Dengan memilih energi matahari dan angin, Jerman dan Belanda lebih bijak dibandingkan dengan Jepang. Sebab, bioetanol dari kebun algae itu nantinya tetap akan dibakar juga. Meskipun metanol (hydroxymethane, methyl alcohol, wood alcohol, carbinol) dan etanol (ethyl alcohol, grain alcohol, hydroxyethane, EtOH) lebih sehat dibandingkan dengan bahan bakar fosil, dampaknya terhadap pemanasan global tetap tinggi. Hanya saja, bahan bakar ini akan terus terbarui, hingga ketersediannya selalu terjamin. Selain energi matahari dan angin, masih ada lagi energi ombak (sebenarnya juga angin), aliran air, dan panas bumi.
Indonesia selama ini telah terbuai oleh booming panen BBM dan gas pada era 1970 dan 1980-an. Akibatnya, kita lalai memerhatikan energi angin, matahari, ombak, air, dan panas bumi. Investasi energi alam yang tidak berdampak ke pemanasan global ini memang berbiaya amat tinggi. Namun, itulah yang harus didanai negara-negara maju jika semua manusia di Bumi tidak ingin punah dalam waktu dekat. Pertanyaannya, apakah semua negara maju tulus ingin meredam pemanasan global?
Krisis energi
Negara maju sebenarnya akan lebih memerhatikan kepentingan sendiri ketimbang kepentingan global. Ibarat kapal terancam tenggelam, masing-masing ingin cari selamat sendiri. Krisis energi akibat habisnya minyak bumi dan gas alam lebih menjadi keprihatinan negara maju dibandingkan dengan isu pemanasan global. Sebab, tingkat ketergantungan semua negara terhadap minyak bumi dan gas begitu tinggi.

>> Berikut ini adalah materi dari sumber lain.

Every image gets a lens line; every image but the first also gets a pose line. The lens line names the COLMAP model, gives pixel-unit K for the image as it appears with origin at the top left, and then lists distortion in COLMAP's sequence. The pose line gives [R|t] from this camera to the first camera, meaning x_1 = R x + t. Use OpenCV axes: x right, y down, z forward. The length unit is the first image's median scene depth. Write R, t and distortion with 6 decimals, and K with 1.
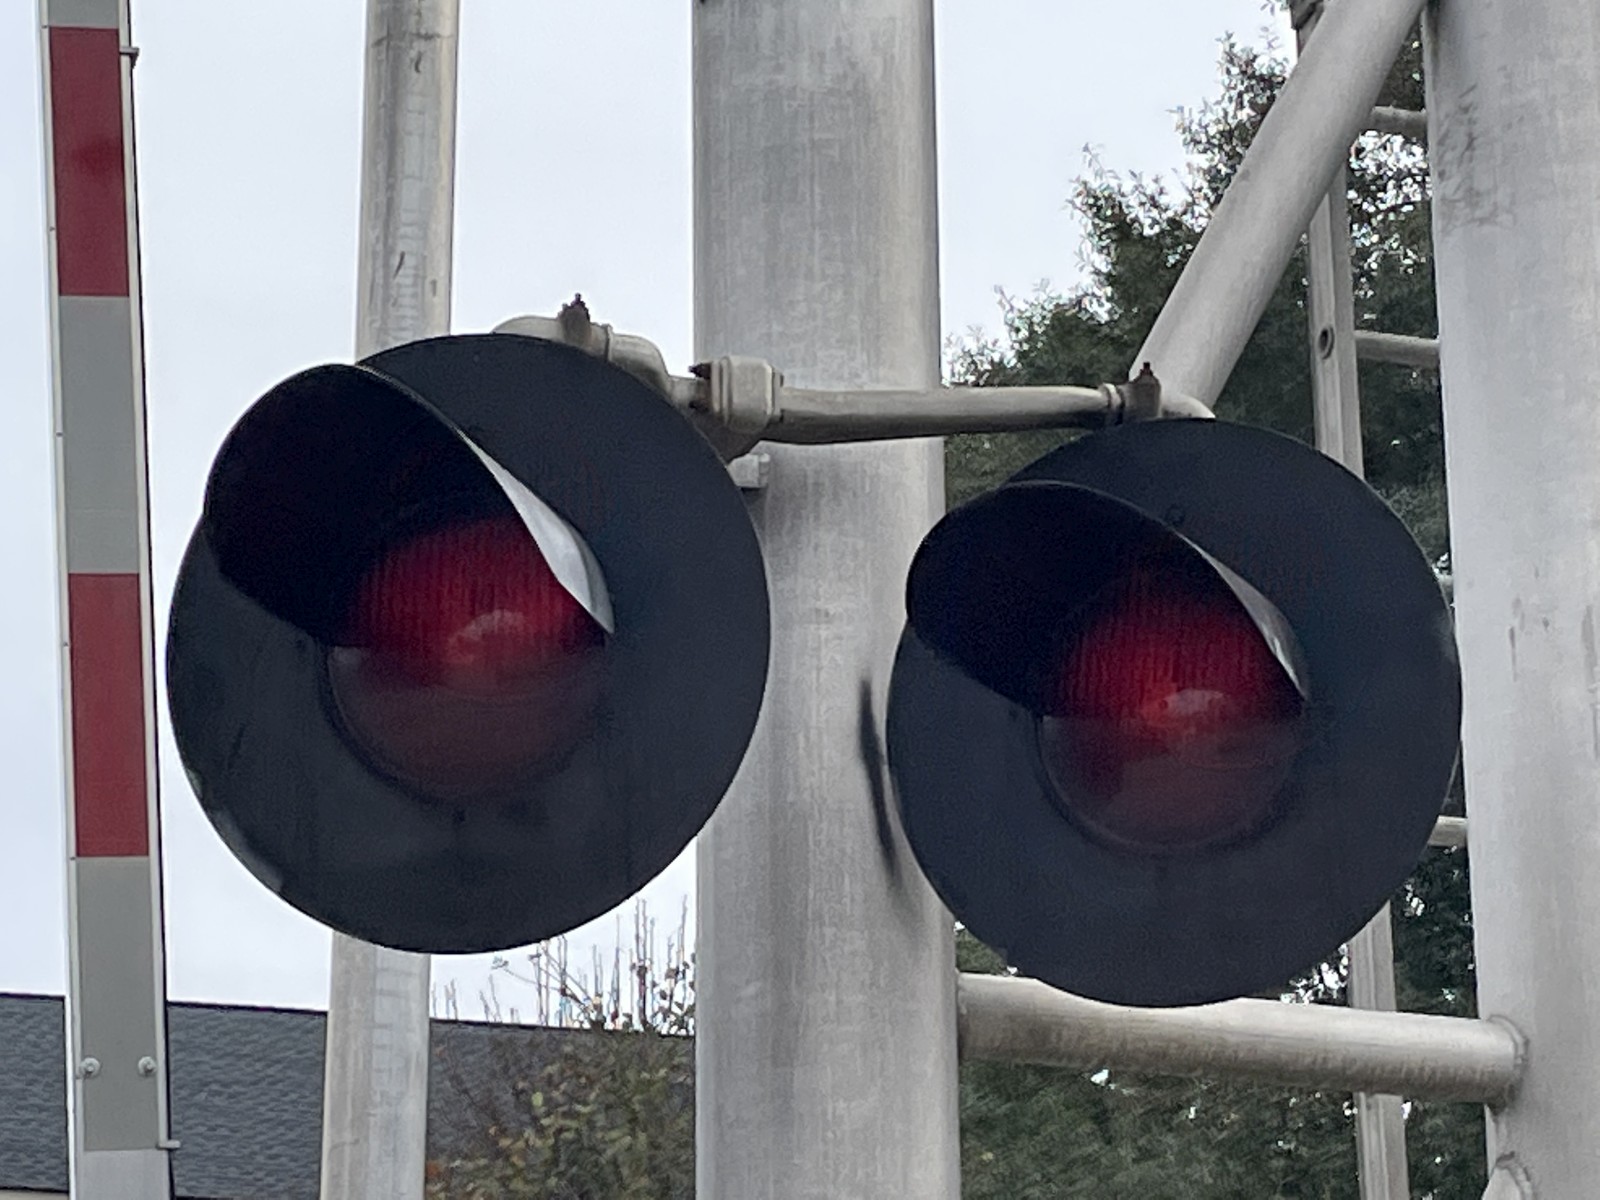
lens RADIAL K [[4810.9, 0, 800.0], [0, 4810.9, 600.0], [0, 0, 1]] dist [0.038707, -0.162394]
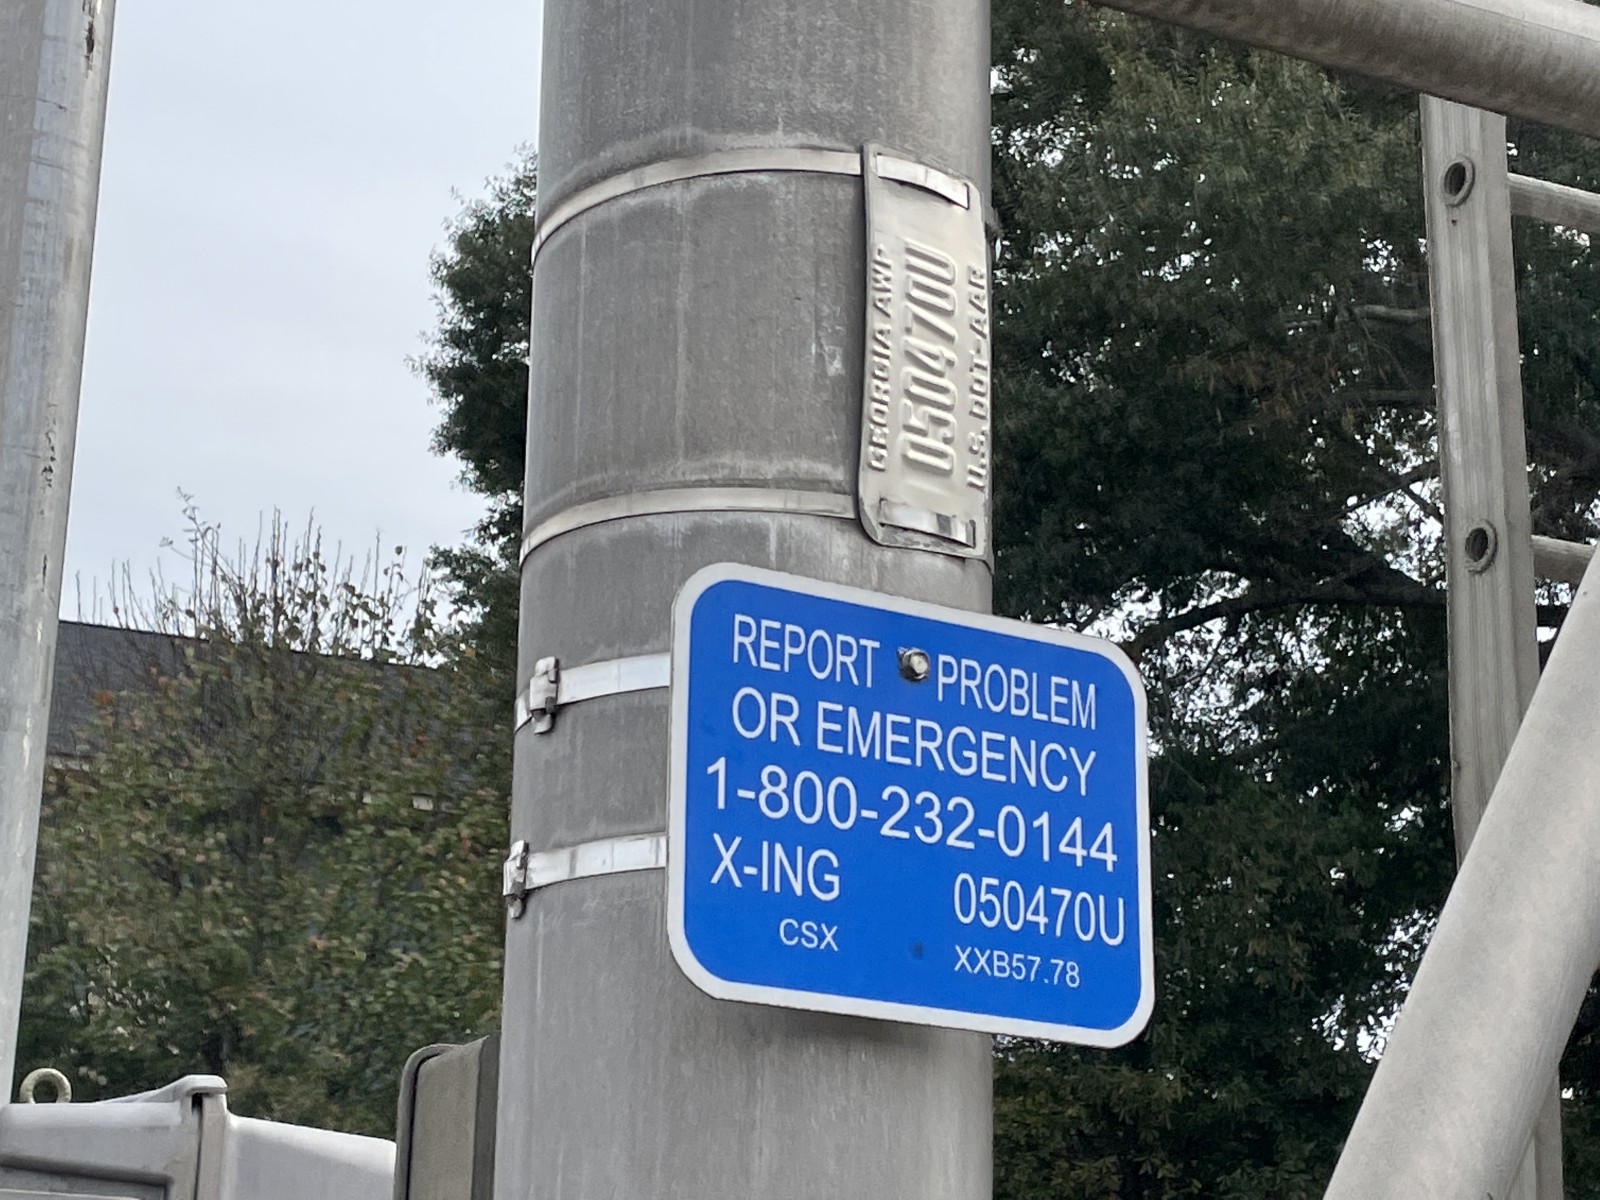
lens RADIAL K [[3640.1, 0, 800.0], [0, 3640.1, 600.0], [0, 0, 1]] dist [0.000183, 0.242030]
pose [[0.992116, 0.058980, 0.110575, -0.024002], [-0.067855, 0.994618, 0.078301, 0.098062], [-0.105362, -0.085186, 0.990779, 0.381264]]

AS relatif tenang karena cadangan minyak mentahnya amat besar, baik yang sudah di depot maupun yang ada di Alaska.
Maka, ada dua hal yang harus dibedakan. Krisis energi akibat habisnya bahan bakar fosil akan disikapi semua negara dengan mengembangkan energi alternatif. Biofuel, metanol, etanol, dan hidrogen adalah alternatif paling rasional. Namun, bahan bakar itu tetap akan berdampak ke pemanasan global. Terutama, jika volume dan intensitas pembakarannya kini terus naik melebihi konsumsi energi fosil. Jika yang menjadi isu utama adalah pemanasan global, ada dua upaya mutlak menjadi perhatian dunia.
Pertama, perbanyak energi tanpa pembakaran, misalnya tenaga matahari, angin, ombak, air, dan panas bumi.
Kedua, program penghijauan dan penghutanan harus diprioritaskan dengan dana global. Uang negara maju yang selama ini untuk memproduksi senjata dan alat perang harus disisihkan untuk penghijauan. Yang repot adalah Brasil, Indonesia, dan Zaire yang dianggap "paru-paru" utama dunia. Namun, pembabatan hutan sulit dihentikan, sementara negara maju pelit mendanai penyehatan paru-paru dunia ini.